Kevin now worked part time—“freelance”—for a company that was owned by the cousin of the owner of John’s company. Both these owners even had the same last name. Also, these two owners hated each other and never spoke. John’s owner was probably richer than Kevin’s owner, but only they would know about that for sure.
Before this new job, Kevin had gotten laid off fr
om what had been only his second job since school. Lots of employers tended to get rid of more recent hires, although others tended to get rid of people who’d worked there the longest, as they were generally paid more. In this case, they fired half the office.
This is how they fired everyone.
Late in the week, at six p.m., the managers said that there needed to be a big office meeting. The office was also a big open room, just like the Mayor’s office and John’s office. In that room, the managers announced to the whole office that the firm was out of money and they needed to fire people.
But we’re not going to tell you now who’s fired, they said.

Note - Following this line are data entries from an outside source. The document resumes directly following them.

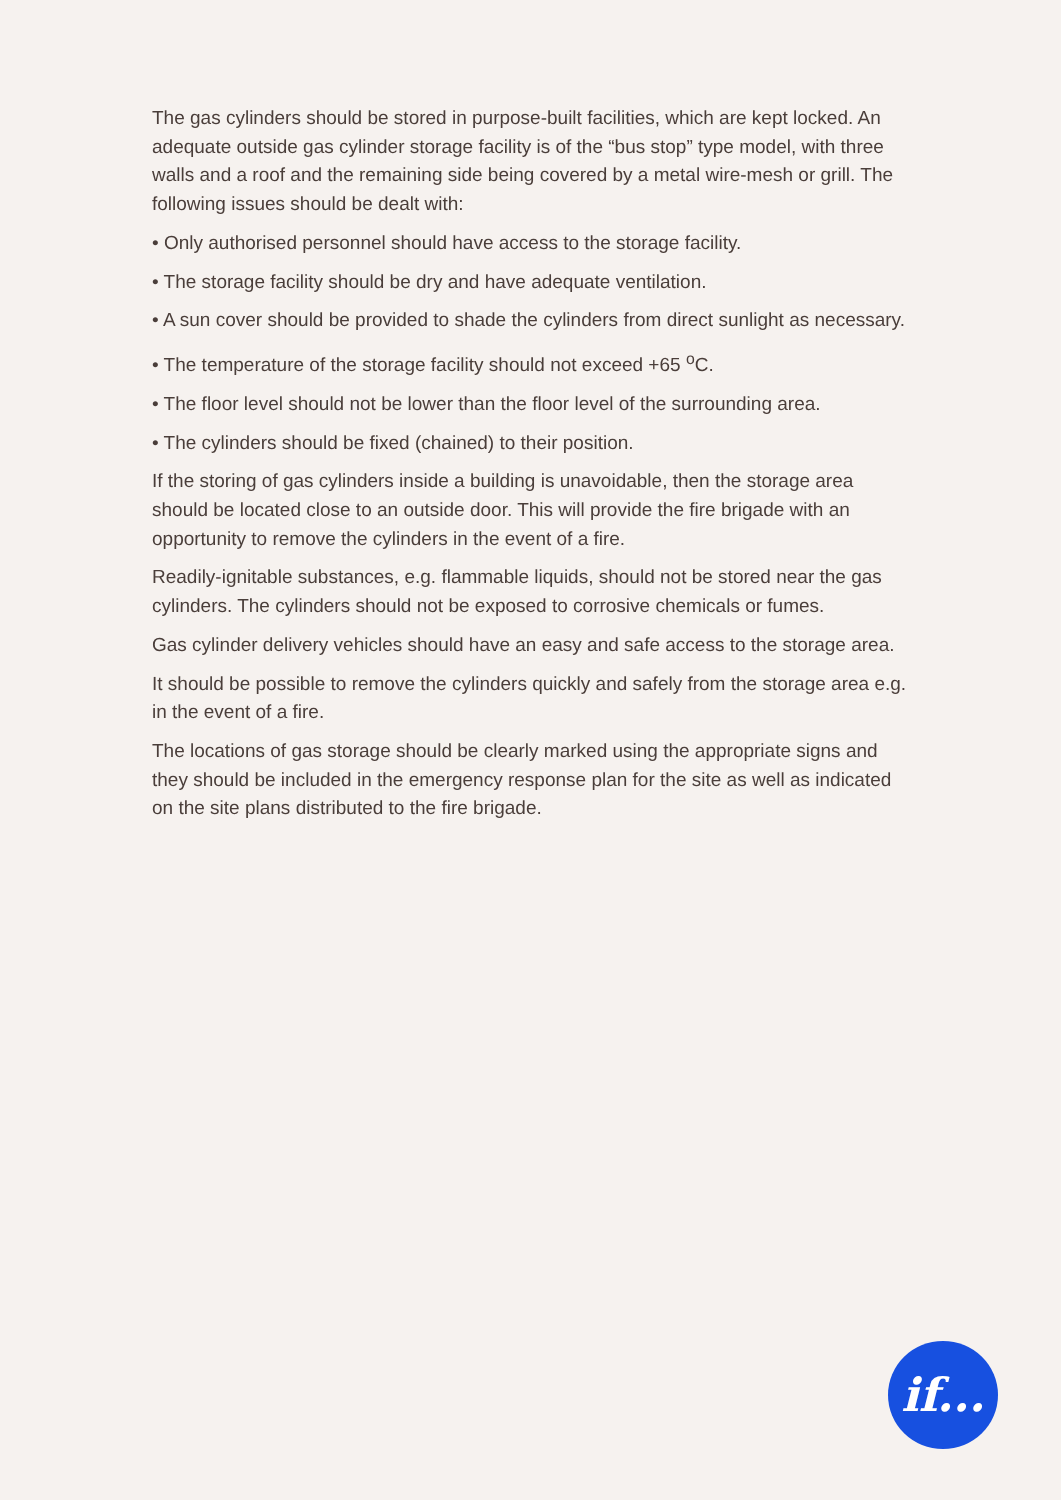The gas cylinders should be stored in purpose-built facilities, which are kept locked. An adequate outside gas cylinder storage facility is of the “bus stop” type model, with three walls and a roof and the remaining side being covered by a metal wire-mesh or grill. The following issues should be dealt with:
• Only authorised personnel should have access to the storage facility.
• The storage facility should be dry and have adequate ventilation.
• A sun cover should be provided to shade the cylinders from direct sunlight as necessary.
• The temperature of the storage facility should not exceed +65 <sup>o</sup>C.
• The floor level should not be lower than the floor level of the surrounding area.
• The cylinders should be fixed (chained) to their position.
If the storing of gas cylinders inside a building is unavoidable, then the storage area should be located close to an outside door. This will provide the fire brigade with an opportunity to remove the cylinders in the event of a fire.
Readily-ignitable substances, e.g. flammable liquids, should not be stored near the gas cylinders. The cylinders should not be exposed to corrosive chemicals or fumes.
Gas cylinder delivery vehicles should have an easy and safe access to the storage area.
It should be possible to remove the cylinders quickly and safely from the storage area e.g. in the event of a fire.
The locations of gas storage should be clearly marked using the appropriate signs and they should be included in the emergency response plan for the site as well as indicated on the site plans distributed to the fire brigade.
if...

Go home and we’ll send you an email. And then, whenever you want to, you can come in and clean out your stuff.
So Kevin left and went to the gym, which was a “club” you could join for money and exercise, and there he ran on the treadmill. Then he got home and the email was waiting for him. He thought it was pretty outrageous, but while it was frightening, that such instability could be visited upon him out of the blue, he didn’t feel shattered.
He had a friend, an older person who had gone to his same college, who had introduced him to the cousin of the owner of John’s company. This new situation was fine! He was also getting “unemployment insurance” payments from the state, in addition to the money from this new job. All told, he was actually making more money than he had before. He was seeing, like Chad, that being traditionally employed was not a particularly worthwhile thing.
Kevin even had a savings account. He’d never borrowed money—except for college, and he thought he would be paying for that for the rest of his life. It was only 150 dollars a month right now—the first year he was out of school, it was just 70 dollars; then they ratcheted it up a little. Soon he was afraid it’d be 400 dollars a month, and what then? But he had felt really informed about the responsibility he was taking on when he signed up: His parents also had school loans that they were still paying off.